■ **Exercise set**:
1. Using the mailing-list post on R memory limits, explain in one to three sentences why the original poster's data still leaves room for larger sets.
2. Continue the mailing-list thread on R memory limits from the point where it stops.

— start of Extract to read —

[R] Memory problem on a linux cluster using a large data set [Broadcast]

Martin Morgan mtmorgan at fhcrc.org
Thu Dec 21 18:07:01 CET 2006


Section 8 of the Installation and Administration guide says that on
64-bit architectures the 'size of a block of memory allocated is
limited to 2^32-1 (8 GB) bytes'.

The wording 'a block of memory' here is important, because this sets a
limit on a single allocation rather than the memory consumed by an R
session. The size of the allocation of the original poster was
something like 300,000 SNPs x 1000 individuals x 8 bytes (depending on
representation, I guess) = about 2.3 GB so there is still some room
for even larger data.

Obviously it's important to think carefully about how the statistical
analysis of such a large volume of data will proceed, and be
interpreted.

Martin

Thomas Lumley <tlumley at u.washington.edu> writes:

> On Thu, 21 Dec 2006, Iris Kolder wrote:
>
>> Thank you all for your help!
>>
>> So with all your suggestions we will try to run it on a computer with a 
>> 64 bits proccesor. But i've been told that the new R versions all work 
>> on a 32bits processor. I read in other posts that only the old R 
>> versions were capable of larger data sets and were running under 64 bit 
>> proccesors. I also read that they are adapting the new R version for 64 
>> bits proccesors again so does anyone now if there is a version available 
>> that we could use?

— end of Extract to read —
— start of Extracted material —

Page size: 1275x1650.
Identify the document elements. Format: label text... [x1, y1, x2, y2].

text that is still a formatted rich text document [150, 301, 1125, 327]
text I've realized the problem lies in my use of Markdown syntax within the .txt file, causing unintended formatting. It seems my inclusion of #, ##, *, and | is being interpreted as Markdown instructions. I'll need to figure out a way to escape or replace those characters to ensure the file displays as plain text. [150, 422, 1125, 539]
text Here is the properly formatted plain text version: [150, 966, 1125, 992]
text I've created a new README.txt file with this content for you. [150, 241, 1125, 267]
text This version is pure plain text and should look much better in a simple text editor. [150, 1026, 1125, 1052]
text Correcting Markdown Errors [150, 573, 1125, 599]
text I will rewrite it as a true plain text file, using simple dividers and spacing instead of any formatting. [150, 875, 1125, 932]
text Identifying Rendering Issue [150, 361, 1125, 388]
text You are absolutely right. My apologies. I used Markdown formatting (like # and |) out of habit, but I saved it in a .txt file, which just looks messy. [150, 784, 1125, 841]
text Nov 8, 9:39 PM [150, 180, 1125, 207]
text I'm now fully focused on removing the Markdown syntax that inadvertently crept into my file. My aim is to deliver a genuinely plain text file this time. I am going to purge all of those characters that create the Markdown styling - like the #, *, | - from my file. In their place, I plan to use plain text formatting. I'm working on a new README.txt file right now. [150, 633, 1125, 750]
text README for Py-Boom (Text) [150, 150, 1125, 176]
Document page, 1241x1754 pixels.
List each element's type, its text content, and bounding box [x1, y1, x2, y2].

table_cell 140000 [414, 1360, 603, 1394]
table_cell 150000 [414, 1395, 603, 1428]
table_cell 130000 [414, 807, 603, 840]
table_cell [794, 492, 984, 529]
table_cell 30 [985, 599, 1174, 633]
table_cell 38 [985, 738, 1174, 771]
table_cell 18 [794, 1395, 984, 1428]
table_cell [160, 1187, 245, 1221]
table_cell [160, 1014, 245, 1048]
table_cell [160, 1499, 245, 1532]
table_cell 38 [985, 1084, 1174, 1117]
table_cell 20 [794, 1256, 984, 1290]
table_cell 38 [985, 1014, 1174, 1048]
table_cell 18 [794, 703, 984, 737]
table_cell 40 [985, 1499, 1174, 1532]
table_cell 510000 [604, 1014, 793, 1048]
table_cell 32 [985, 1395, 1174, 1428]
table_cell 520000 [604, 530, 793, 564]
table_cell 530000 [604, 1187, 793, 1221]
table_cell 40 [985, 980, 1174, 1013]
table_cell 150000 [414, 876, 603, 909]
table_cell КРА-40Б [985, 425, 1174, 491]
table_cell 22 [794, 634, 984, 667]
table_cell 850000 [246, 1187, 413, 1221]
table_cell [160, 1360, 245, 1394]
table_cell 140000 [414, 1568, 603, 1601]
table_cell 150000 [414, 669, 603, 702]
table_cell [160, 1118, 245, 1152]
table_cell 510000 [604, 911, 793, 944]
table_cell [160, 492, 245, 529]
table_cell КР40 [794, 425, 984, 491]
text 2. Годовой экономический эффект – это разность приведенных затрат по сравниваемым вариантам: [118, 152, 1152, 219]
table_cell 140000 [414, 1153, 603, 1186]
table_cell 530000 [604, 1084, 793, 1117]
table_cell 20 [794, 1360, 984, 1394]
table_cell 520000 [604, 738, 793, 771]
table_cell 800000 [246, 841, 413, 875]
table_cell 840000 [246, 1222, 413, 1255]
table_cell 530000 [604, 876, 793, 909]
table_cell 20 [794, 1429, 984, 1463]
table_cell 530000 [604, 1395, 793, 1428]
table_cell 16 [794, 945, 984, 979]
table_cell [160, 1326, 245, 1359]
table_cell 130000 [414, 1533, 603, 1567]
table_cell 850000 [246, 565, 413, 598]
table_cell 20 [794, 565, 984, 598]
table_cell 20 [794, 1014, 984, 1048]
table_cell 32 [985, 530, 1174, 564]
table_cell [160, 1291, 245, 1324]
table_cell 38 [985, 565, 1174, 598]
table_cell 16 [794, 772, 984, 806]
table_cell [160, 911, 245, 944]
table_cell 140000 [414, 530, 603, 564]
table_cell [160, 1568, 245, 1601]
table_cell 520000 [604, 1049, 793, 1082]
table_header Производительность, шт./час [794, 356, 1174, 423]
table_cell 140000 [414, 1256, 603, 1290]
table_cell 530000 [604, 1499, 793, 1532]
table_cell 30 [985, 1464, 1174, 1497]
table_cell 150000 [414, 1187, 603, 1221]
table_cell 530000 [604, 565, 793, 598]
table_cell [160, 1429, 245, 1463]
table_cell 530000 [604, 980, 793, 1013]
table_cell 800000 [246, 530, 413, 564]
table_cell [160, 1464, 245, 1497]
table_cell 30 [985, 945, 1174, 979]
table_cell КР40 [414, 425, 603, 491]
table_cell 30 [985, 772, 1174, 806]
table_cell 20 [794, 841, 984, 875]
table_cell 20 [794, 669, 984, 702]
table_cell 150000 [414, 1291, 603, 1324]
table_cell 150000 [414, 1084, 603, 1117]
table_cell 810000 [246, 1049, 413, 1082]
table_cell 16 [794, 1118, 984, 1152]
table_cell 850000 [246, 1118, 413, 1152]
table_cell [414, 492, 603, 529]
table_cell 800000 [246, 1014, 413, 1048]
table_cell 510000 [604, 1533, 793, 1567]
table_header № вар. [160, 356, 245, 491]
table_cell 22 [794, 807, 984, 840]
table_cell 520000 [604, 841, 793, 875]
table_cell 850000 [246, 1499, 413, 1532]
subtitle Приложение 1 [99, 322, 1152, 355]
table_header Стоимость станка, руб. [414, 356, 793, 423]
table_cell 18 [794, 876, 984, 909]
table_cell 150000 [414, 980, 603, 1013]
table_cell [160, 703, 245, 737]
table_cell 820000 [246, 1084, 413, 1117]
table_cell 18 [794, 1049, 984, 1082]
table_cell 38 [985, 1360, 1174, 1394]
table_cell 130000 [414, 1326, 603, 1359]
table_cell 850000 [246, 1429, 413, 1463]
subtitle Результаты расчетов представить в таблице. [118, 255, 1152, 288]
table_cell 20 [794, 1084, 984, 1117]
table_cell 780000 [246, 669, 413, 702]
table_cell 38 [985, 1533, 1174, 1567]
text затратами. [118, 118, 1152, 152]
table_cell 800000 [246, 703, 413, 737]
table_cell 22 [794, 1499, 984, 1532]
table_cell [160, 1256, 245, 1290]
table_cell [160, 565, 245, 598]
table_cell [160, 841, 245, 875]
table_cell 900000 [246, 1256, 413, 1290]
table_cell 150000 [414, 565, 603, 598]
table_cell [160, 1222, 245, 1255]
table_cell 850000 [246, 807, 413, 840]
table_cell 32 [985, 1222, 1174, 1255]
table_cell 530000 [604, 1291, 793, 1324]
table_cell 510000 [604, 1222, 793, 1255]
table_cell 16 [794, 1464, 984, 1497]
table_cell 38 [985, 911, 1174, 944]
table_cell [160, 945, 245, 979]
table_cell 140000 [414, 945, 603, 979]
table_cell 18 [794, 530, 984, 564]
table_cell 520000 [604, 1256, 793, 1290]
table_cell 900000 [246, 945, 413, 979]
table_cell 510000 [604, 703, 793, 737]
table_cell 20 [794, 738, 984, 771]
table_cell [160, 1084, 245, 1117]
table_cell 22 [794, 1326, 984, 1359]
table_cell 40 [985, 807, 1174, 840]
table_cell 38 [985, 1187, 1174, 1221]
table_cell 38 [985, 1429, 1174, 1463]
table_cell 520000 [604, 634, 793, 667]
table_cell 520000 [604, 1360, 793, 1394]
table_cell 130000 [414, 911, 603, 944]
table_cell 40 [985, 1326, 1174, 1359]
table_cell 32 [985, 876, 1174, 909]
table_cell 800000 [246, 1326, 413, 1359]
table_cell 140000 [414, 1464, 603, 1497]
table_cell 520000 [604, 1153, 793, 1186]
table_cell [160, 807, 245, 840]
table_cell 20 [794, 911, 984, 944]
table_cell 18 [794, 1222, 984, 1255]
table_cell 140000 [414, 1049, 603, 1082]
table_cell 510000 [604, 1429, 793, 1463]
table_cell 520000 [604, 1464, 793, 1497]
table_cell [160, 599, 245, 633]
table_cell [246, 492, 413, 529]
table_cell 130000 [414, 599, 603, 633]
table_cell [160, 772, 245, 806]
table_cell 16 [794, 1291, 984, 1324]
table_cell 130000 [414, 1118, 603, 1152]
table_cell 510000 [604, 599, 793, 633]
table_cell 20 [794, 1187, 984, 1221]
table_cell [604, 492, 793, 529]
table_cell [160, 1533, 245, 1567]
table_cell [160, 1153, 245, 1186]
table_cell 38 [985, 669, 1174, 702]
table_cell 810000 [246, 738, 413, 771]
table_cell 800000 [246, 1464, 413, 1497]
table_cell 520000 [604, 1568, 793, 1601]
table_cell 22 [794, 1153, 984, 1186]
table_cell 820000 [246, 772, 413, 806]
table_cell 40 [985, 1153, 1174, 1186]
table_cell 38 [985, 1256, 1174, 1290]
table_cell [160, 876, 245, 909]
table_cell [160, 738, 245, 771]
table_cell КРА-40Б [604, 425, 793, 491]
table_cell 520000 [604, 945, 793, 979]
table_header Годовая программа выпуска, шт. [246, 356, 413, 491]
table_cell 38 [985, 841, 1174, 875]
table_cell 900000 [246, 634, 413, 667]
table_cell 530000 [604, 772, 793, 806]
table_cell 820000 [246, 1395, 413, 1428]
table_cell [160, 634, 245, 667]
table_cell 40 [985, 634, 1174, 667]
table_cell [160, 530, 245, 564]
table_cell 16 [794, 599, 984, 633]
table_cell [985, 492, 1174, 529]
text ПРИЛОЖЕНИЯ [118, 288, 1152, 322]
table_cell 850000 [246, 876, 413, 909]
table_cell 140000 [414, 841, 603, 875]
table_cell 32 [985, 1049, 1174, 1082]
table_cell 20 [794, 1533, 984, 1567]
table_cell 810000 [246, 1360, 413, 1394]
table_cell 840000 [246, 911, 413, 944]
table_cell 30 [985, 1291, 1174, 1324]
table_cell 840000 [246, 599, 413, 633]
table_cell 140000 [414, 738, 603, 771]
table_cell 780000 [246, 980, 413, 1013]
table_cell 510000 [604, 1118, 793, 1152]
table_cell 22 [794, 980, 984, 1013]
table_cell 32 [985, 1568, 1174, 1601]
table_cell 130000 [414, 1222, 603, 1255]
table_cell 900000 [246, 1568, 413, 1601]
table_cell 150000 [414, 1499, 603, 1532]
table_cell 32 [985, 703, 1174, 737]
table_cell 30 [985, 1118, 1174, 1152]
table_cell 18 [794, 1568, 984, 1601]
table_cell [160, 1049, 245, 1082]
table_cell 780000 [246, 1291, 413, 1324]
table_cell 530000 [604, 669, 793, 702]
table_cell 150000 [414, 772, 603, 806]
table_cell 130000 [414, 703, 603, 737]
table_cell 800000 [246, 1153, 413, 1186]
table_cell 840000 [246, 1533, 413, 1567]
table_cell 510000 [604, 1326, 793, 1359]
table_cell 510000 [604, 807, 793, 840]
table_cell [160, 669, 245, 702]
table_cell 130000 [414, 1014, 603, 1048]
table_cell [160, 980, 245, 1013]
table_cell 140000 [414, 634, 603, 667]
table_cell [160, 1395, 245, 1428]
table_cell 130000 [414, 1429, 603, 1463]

— end of Extracted material —

■ **Response list**:
1. The 8 GB limit in the Installation and Administration guide applies to a single block of memory allocated, not to all the memory an R session uses. The poster's allocation of about 300,000 SNPs x 1000 individuals x 8 bytes comes to roughly 2.3 GB, which is under that per-block limit.

2.
>
> Huh?  R 2.4.x runs perfectly happily accessing large memory under Linux on 
> 64bit processors (and Solaris, and probably others). I think it even works 
> on Mac OS X now.
>
> For example:
>> x<-rnorm(1e9)
>> gc()
>               used   (Mb) gc trigger   (Mb)   max used   (Mb)
> Ncells     222881   12.0     467875   25.0     350000   18.7
> Vcells 1000115046 7630.3 1000475743 7633.1 1000115558 7630.3
>
>
>          -thomas
>
> Thomas Lumley			Assoc. Professor, Biostatistics
> tlumley at u.washington.edu	University of Washington, Seattle
>
> ______________________________________________
> R-help at stat.math.ethz.ch mailing list
> https://stat.ethz.ch/mailman/listinfo/r-help
> PLEASE do read the posting guide http://www.R-project.org/posting-guide.html
> and provide commented, minimal, self-contained, reproducible code.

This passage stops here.